Job: In the listing below, find the line holding "Rendered at 1500 by 1125 pixels." and the line holding "For every layout". Write out those two lines and all lines between, exactly, and nothing more.

Entries provided:
▼▼▼

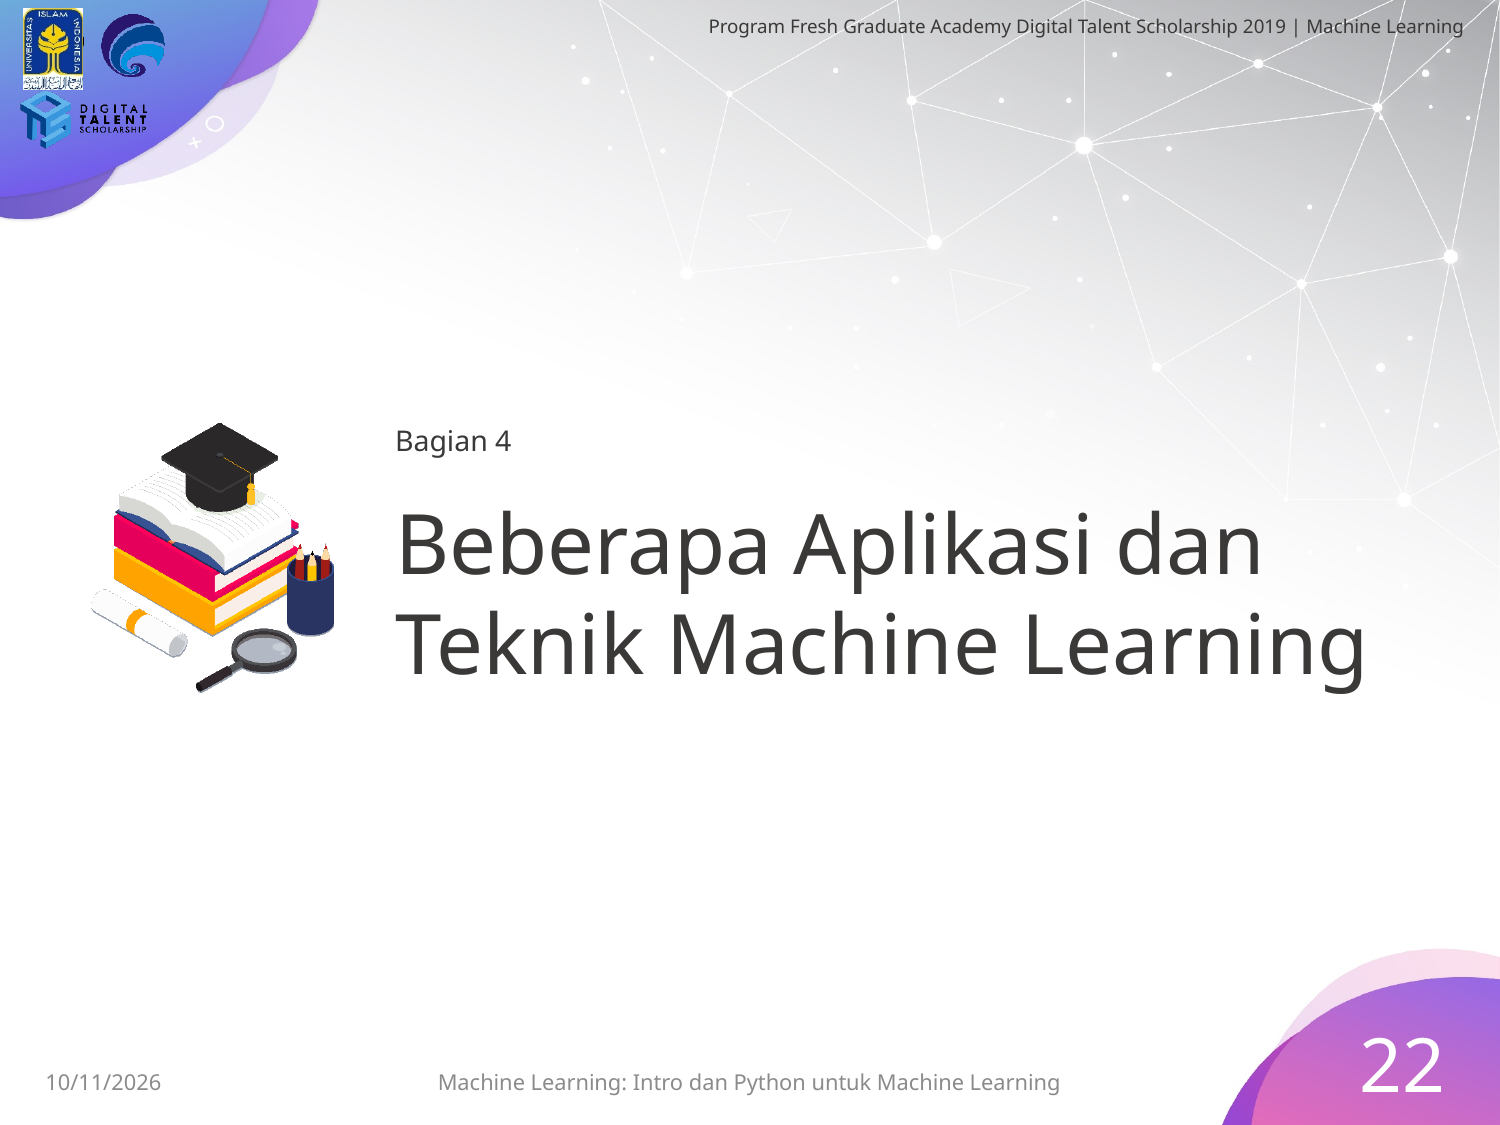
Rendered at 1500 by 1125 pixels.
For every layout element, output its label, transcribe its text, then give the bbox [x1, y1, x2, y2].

▲▲▲
▼▼▼

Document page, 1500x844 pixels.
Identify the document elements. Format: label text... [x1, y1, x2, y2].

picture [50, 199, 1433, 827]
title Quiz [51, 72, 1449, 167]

▲▲▲
▼▼▼

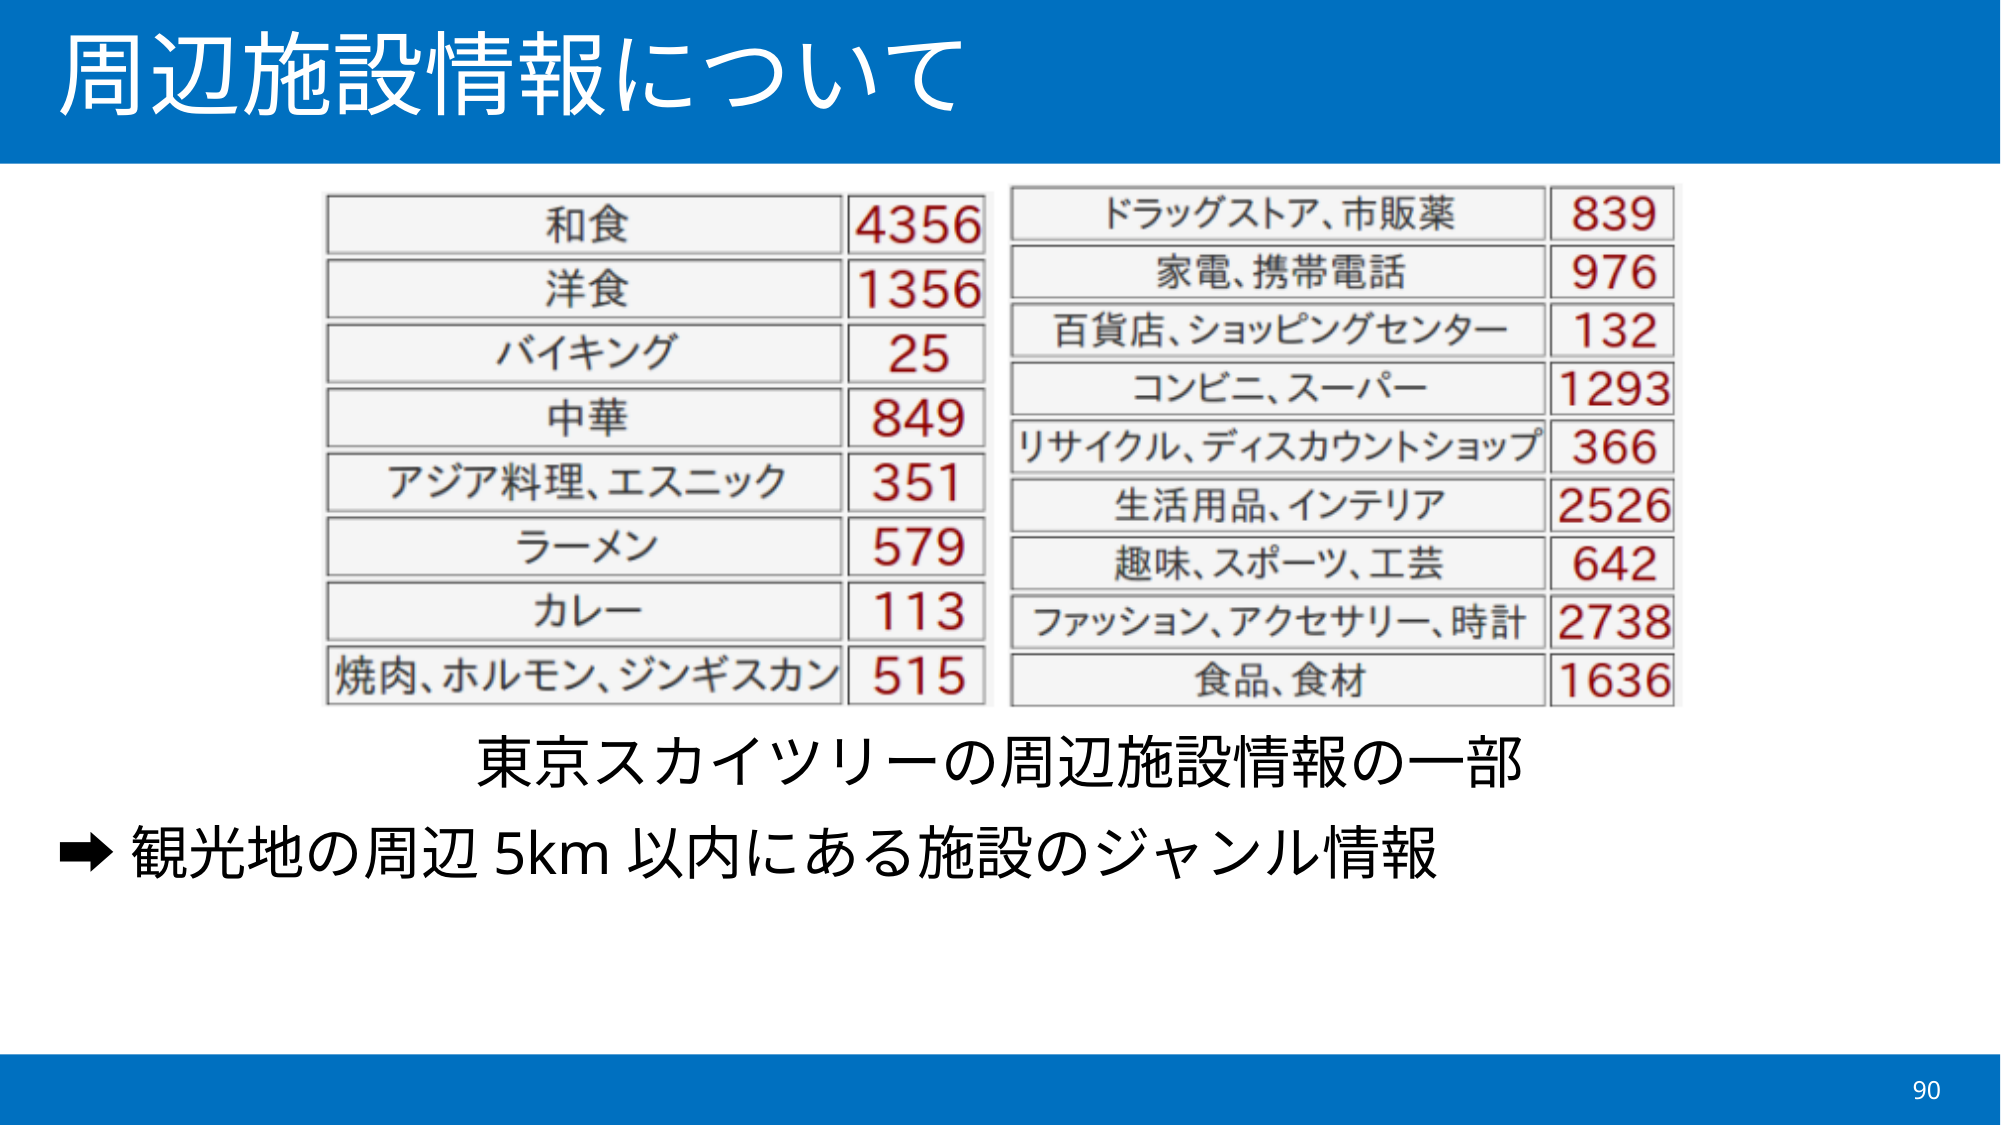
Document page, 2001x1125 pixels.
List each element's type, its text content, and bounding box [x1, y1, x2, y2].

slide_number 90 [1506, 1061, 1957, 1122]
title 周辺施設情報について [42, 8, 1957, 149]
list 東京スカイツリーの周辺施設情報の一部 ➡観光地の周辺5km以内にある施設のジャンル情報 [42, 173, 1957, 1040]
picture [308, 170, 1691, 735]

▲▲▲

Written response:
Rendered at 1500 by 1125 pixels.
For every layout element, output its label, transcribe its text, then give the bbox [x1, y1, x2, y2].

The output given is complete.